* Text data extracted from pages:
################

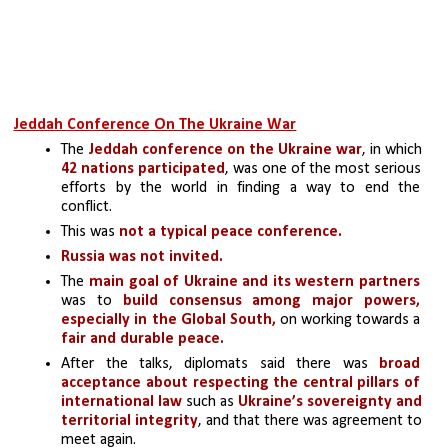
Jeddah Conference On The Ukraine War
The 
Jeddah conference on the Ukraine war
, in which 
42 nations participated
, was one of the most serious 
efforts by the world in finding a way to end the 
conflict. 
This was 
not a typical peace conference. 
Russia was not invited.
The 
main goal of Ukraine and its western partners
was to 
build consensus among major powers, 
especially in the Global South,
 on working towards a 
fair and durable peace. 
After the talks, diplomats said there was 
broad 
acceptance about respecting the central pillars of 
international law 
such as 
Ukraine’s sovereignty and 
territorial integrity
, and that there was agreement to 
meet again. 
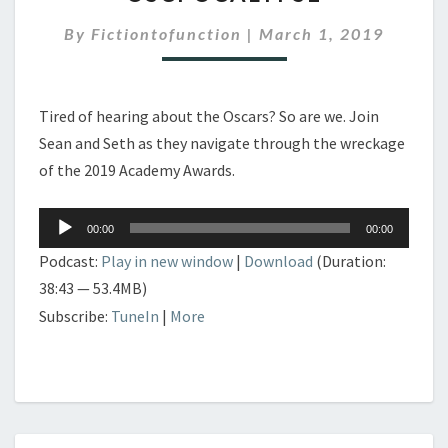
OSCPOCALYPSE
By
Fictiontofunction
|
March 1, 2019
Tired of hearing about the Oscars? So are we. Join
Sean and Seth as they navigate through the wreckage
of the 2019 Academy Awards.
Audio
00:00
00:00
Player
Podcast:
Play in new window
|
Download
(Duration:
38:43 — 53.4MB)
Subscribe:
TuneIn
|
More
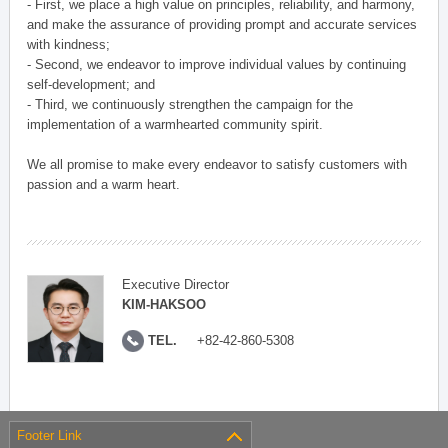
- First, we place a high value on principles, reliability, and harmony,
and make the assurance of providing prompt and accurate services
with kindness;
- Second, we endeavor to improve individual values by continuing
self-development; and
- Third, we continuously strengthen the campaign for the
implementation of a warmhearted community spirit.
We all promise to make every endeavor to satisfy customers with
passion and a warm heart.
Executive Director
KIM-HAKSOO
TEL.
+82-42-860-5308
Footer Link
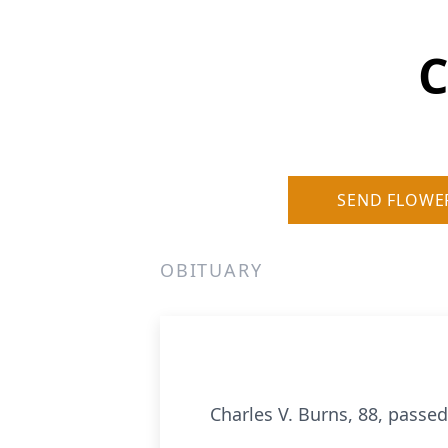
C
SEND FLOWE
OBITUARY
Charles V. Burns, 88, pass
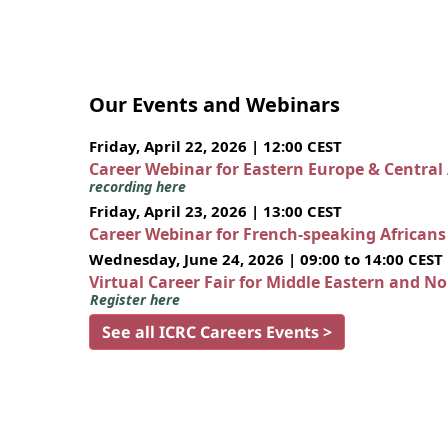
Our Events and Webinars
Friday, April 22, 2026 | 12:00 CEST
Career Webinar for Eastern Europe & Central
recording here
Friday, April 23, 2026 | 13:00 CEST
Career Webinar for French-speaking African
Wednesday, June 24, 2026 | 09:00 to 14:00 CEST
Virtual Career Fair for Middle Eastern and N
Register here
See all ICRC Careers Events >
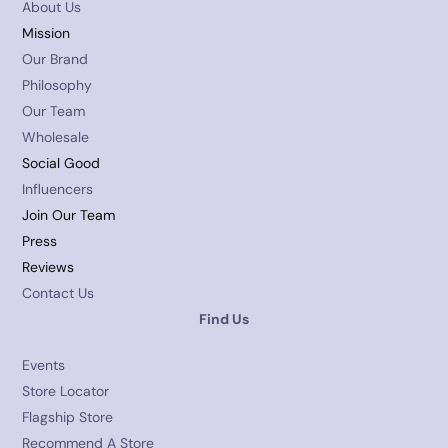
About Us
Mission
Our Brand
Philosophy
Our Team
Wholesale
Social Good
Influencers
Join Our Team
Press
Reviews
Contact Us
Find Us
Events
Store Locator
Flagship Store
Recommend A Store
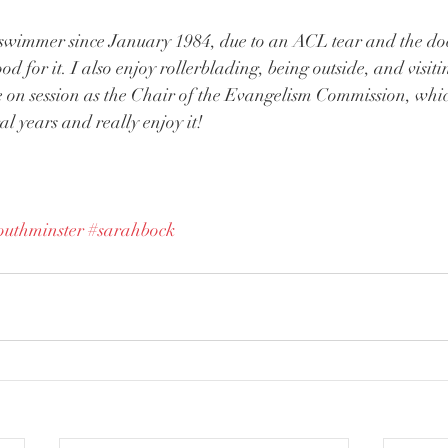
 swimmer since January 1984, due to an ACL tear and the doc
 for it. I also enjoy rollerblading, being outside, and visiti
ve on session as the Chair of the Evangelism Commission, whi
ral years and really enjoy it!
outhminster
#sarahbock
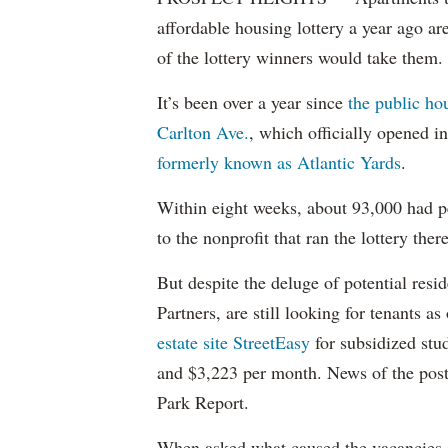
affordable housing lottery a year ago a
of the lottery winners would take them.
It’s been over a year since
the public ho
Carlton Ave.
, which officially opened 
formerly known as Atlantic Yards
.
Within eight weeks, about 93,000 had pe
to the nonprofit that ran the lottery there
But despite the deluge of potential resi
Partners, are still looking for tenants a
estate site StreetEasy
for subsidized stu
and $3,223 per month. News of the pos
Park Report.
When asked what caused the vacancies, 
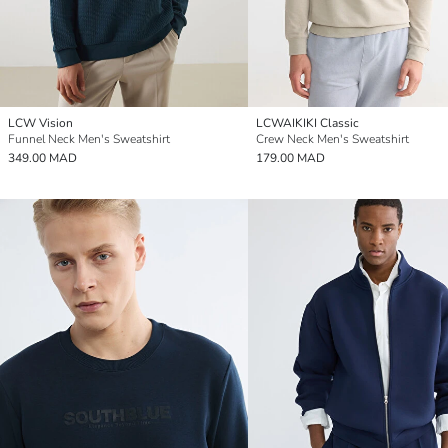
LCW Vision
LCWAIKIKI Classic
Funnel Neck Men's Sweatshirt
Crew Neck Men's Sweatshirt
349.00 MAD
179.00 MAD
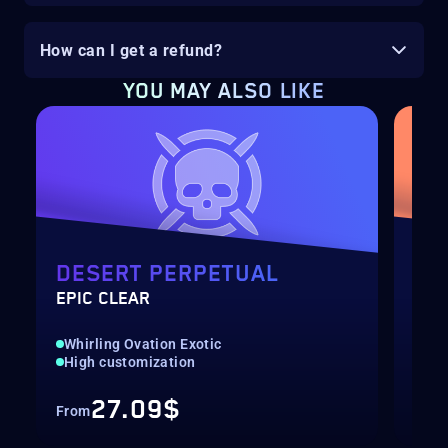
How can I get a refund?
YOU MAY ALSO LIKE
DESERT PERPETUAL
EQ
EPIC CLEAR
SOL
Whirling Ovation Exotic
New
High customization
Pre
27.09$
From
Fro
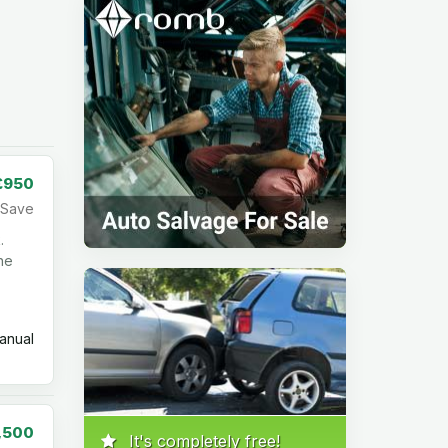
£950
Save
.
the
nual
,500
It's completely free!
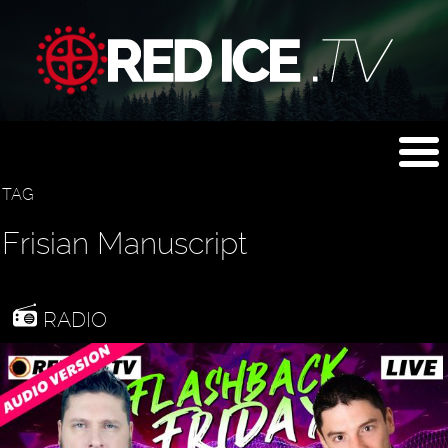
TAG
Frisian Manuscript
RADIO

################

* WORK TASK: Collect every line in the entries that contains the string "Store". Case counts.

* PROBLEM SOLUTION:
Store Locator
Flagship Store
Recommend A Store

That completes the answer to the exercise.